3, Is Market-Making Business Easy?

Providing market-making services for prediction markets is an opportunity worth laying out for top quantitative institutions, but it is far from easy or guaranteed profit; it is more akin to high-potential, high-risk strategic investment rather than a reliable cash cow business.

While the profit paths for prediction markets seem clear, implementing them is full of challenges.

The positive aspect is that market makers can earn spreads through continuous order placement, cash or USDC incentives provided by the platform, cross-platform arbitrage, and by capturing common structural mispricing in event contracts.

These Alphas from mature financial markets are becoming increasingly scarce but are still relatively abundant in the prediction markets, especially in stages dominated by retail, where marginal profits can sometimes reach high levels.

Some industry opinions suggest that the risk-adjusted returns of such asset classes may outperform traditional high-frequency or options trading.

However, as mentioned earlier, the liquidity of predicting events is highly fragmented.

Market makers must provide two-way quotes around the clock, but there is almost no profit during idle times, while during surges, more algorithms and professional traders share the pie.

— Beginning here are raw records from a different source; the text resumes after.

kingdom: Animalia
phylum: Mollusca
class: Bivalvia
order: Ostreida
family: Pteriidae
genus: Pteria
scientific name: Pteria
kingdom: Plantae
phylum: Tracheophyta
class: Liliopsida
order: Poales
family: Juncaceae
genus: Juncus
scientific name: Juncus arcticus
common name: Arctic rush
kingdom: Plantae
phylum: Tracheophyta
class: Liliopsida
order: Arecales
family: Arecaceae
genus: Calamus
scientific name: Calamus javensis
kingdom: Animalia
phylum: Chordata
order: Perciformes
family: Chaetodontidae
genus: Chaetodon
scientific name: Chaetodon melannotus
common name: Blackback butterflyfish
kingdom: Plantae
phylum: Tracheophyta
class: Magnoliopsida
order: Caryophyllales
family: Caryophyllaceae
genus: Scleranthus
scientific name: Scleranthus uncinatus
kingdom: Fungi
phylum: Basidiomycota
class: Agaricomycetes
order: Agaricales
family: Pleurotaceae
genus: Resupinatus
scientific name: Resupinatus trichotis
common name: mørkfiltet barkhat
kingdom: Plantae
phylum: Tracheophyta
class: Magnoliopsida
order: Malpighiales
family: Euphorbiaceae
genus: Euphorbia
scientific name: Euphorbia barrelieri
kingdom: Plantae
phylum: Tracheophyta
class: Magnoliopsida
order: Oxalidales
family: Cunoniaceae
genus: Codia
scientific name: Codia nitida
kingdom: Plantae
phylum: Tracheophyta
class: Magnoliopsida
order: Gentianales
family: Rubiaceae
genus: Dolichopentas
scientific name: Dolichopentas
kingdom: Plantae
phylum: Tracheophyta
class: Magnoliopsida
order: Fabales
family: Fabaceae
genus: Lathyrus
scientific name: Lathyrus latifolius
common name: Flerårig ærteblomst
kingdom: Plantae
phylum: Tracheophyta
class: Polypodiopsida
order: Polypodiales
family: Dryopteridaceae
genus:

Some observations indicate that market-making margins have decreased from the common 4-5% seen in sports entertainment events to about 2% .

Moreover, sudden news, black swan events, or information asymmetry can instantly lead to directional inventory losses, while the characteristics of contract expiration settlement leave extremely limited hedging tools; regulatory uncertainties further exacerbate challenges, such as Kalshi ’s sports contracts remaining in legal disputes at the state level, and Polymarket ’s U.S. business restart facing compliance pressures.

However, for Jump Trading , it has low-latency infrastructure, cross-asset risk models, and strong capital, enabling efficient capture of spreads and arbitrage.

More importantly, the equity value of Kalshi or Polymarket is likely still to have upside, which is essentially a play to leverage low cash costs to unlock high-growth sectors.

On the other hand, for small or independent market makers, the situation is much more challenging. Not only is the infrastructure threshold extremely high and the learning curve steep, but they are also easily squeezed by large institutions compressing spreads.

Overall, this business is highly concentrated among a few top players, making it difficult for retail investors or small teams to get a share.

Conclusion

At present, market-making services are still in a stage where "layout outweighs immediate returns." Jump Trading ’s entry is a testament to this judgment: top institutions are willing to invest heavily in teams and resources, as they see prediction markets as a long-term structural opportunity in emerging asset classes.